Most of our cells can maintain their function as they age by constantly replacing their constituent proteins and metabolites. Oxygen delivering red blood cells (RBCs) do not reproduce these constituents because they lack a nucleus and protein synthesis machinery. Instead, our body maintains a healthy RBC population by removing aged RBCs affected by oxidative stress from circulation and supplying new ones. While the life span of human RBC is normally around 120 days, some genetic conditions make RBCs more susceptible to oxidative stress and render the life span shorter. The molecular mechanisms behind RBC’s aging have been a focus of studies to understand these genetic conditions.

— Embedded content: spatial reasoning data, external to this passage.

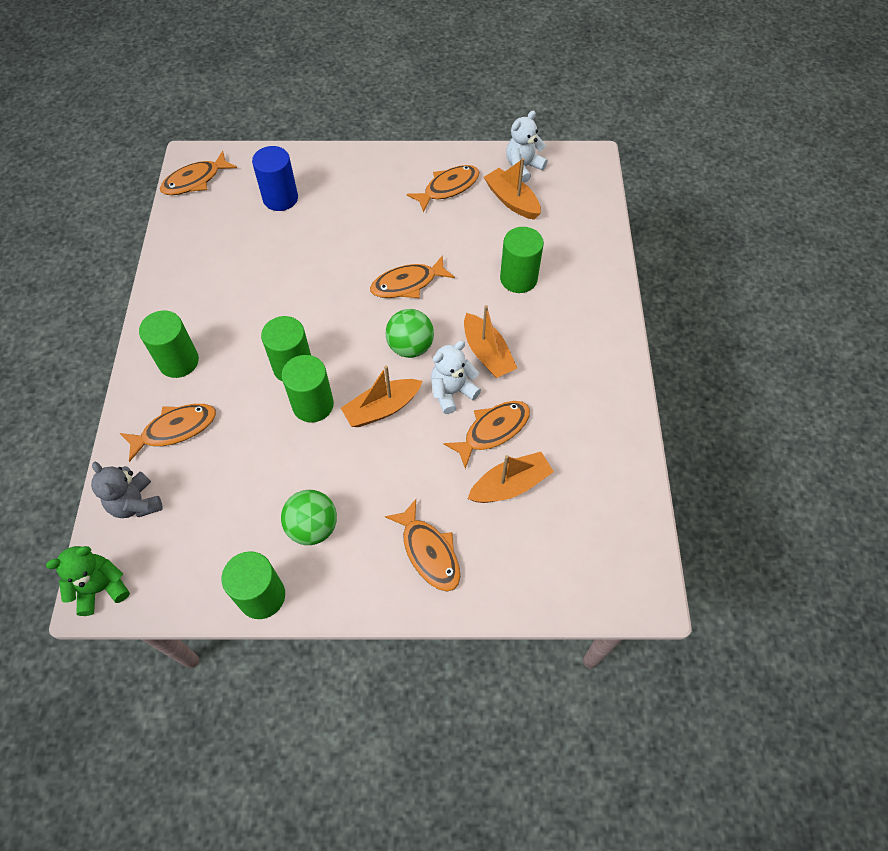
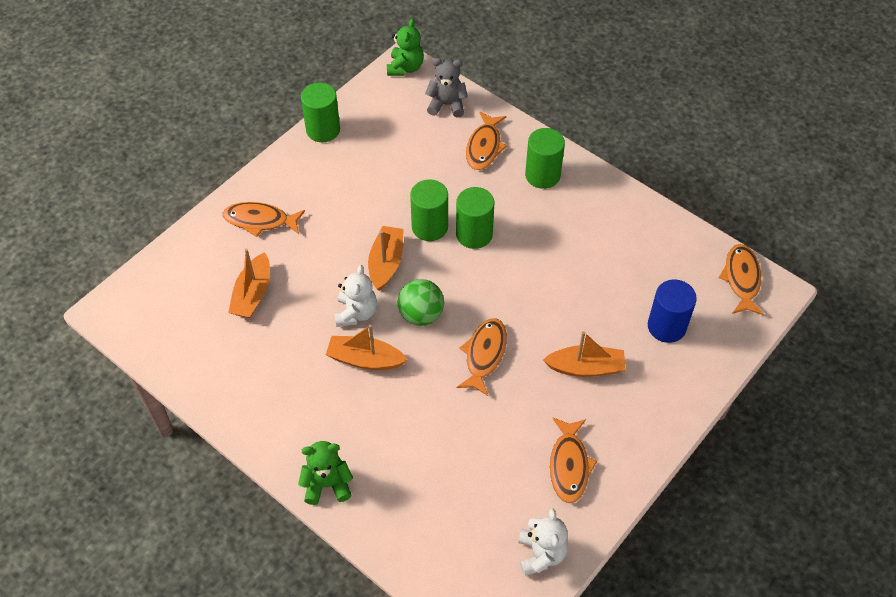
camera: 130 degrees right, 5 degrees down
green ball [281,490,337,545] -> none
orange fish [444,401,530,469] -> none
orange boat [484,158,541,220] -> orange boat moved to [543,331,626,377]
green cylinder [500,227,544,293] -> none
none -> green teddy bear [298,441,353,505]

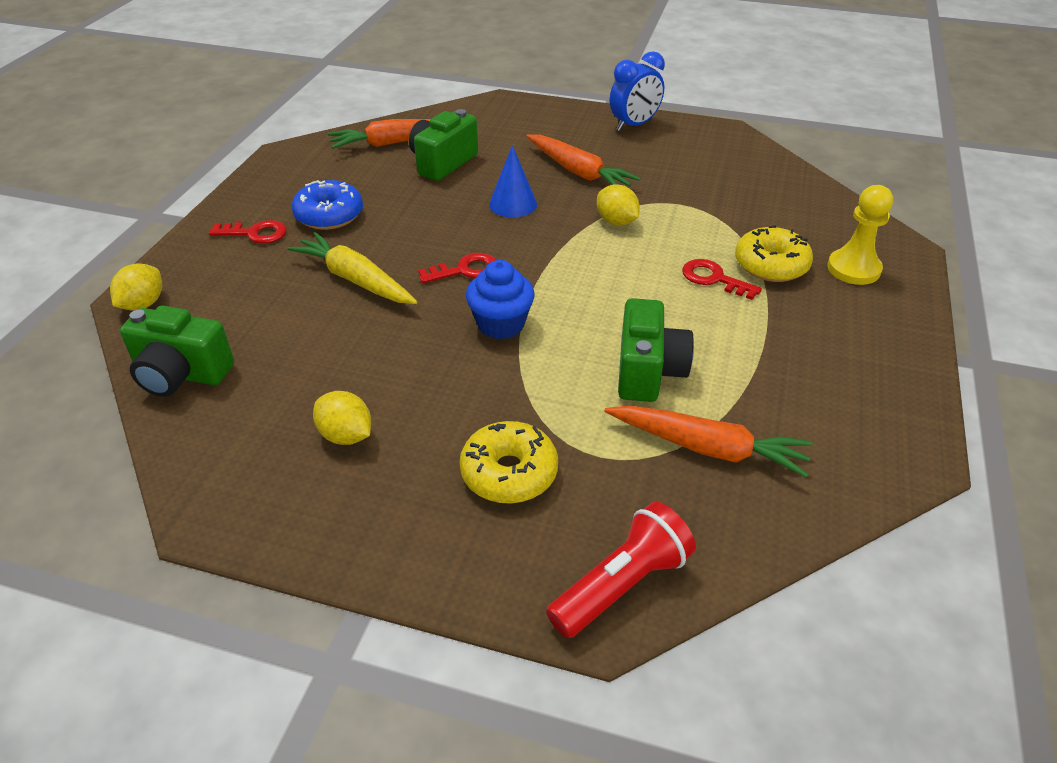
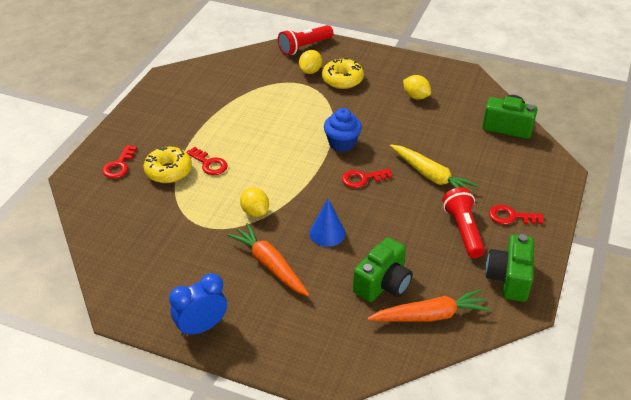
camera: 175 degrees left, 0 degrees up
yellow lemon [110,263,162,311] -> yellow lemon moved to [299,50,322,74]
blue donut [292,180,363,230] -> red flashlight [442,187,485,258]
orange carrot [605,405,813,478] -> none
green camera [618,298,694,402] -> green camera moved to [485,234,534,302]
yellow pawn [827,185,893,285] -> red key [102,145,137,178]

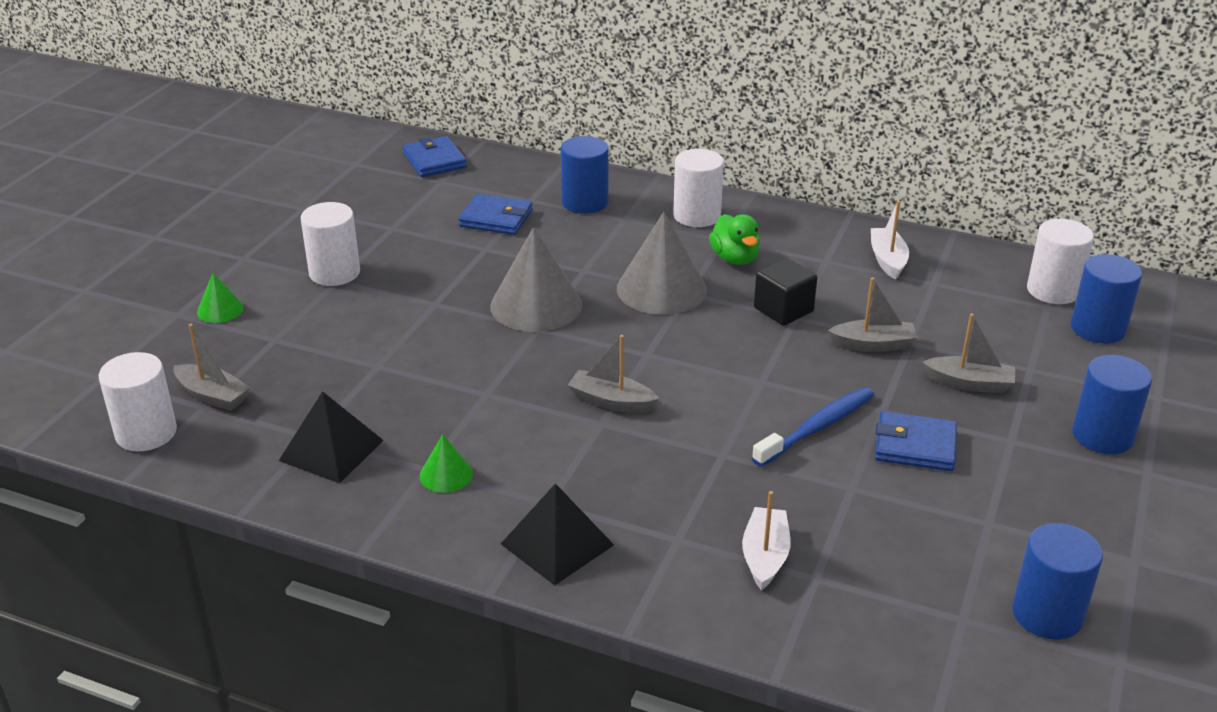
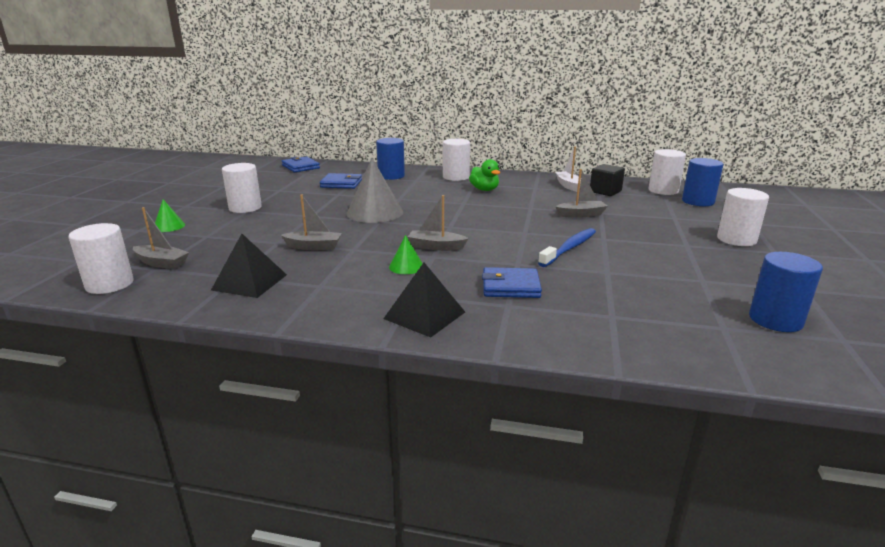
camera: 10 degrees left, 10 degrees down
green cone [420,434,473,493] -> green cone moved to [389,235,423,274]
grey cone [617,212,707,315] -> none
white boat [742,491,791,590] -> none
black cube [754,258,817,326] -> black cube moved to [590,164,625,196]
blue wallet [875,411,957,471] -> blue wallet moved to [482,267,542,298]
grey boat [922,313,1015,393] -> grey boat moved to [281,194,342,250]
blue cylinder [1072,355,1152,454] -> white cylinder [717,188,769,246]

"The connection wasn't obvious between the changes in metabolites in RBCs and the timing of removal." explains Hanae Shimo of QBiC, the lead author of the paper published recently in PLoS Computational Biology[1]. "The appearance of patchy aggregations of Band 3 proteins on the surface of RBCs could trigger their removal. But we didn't know the details of how this clustering of Band 3 occurs." To visualize the movement of Band 3, one of the major membrane proteins on RBC surface, she took advantage of Spatiocite, a computer program developed by QBiC's Satya Arjunan, which can simulate stochastic molecular diffusion events. His simulation program combined with a kinetic model of RBCs antioxidant metabolism successfully described time dependent appearance of Band 3 clusters on the RBC surface under oxidative stress. The authors provided deeper understanding of the Band 3 clustering mechanism and predicted the clustering behavior under various conditions.

Shimo hopes these studies will improve our understanding of the physiology of anemia-associated RBC disorders and will aid in the quality control of stored RBCs used for blood transfusion as well.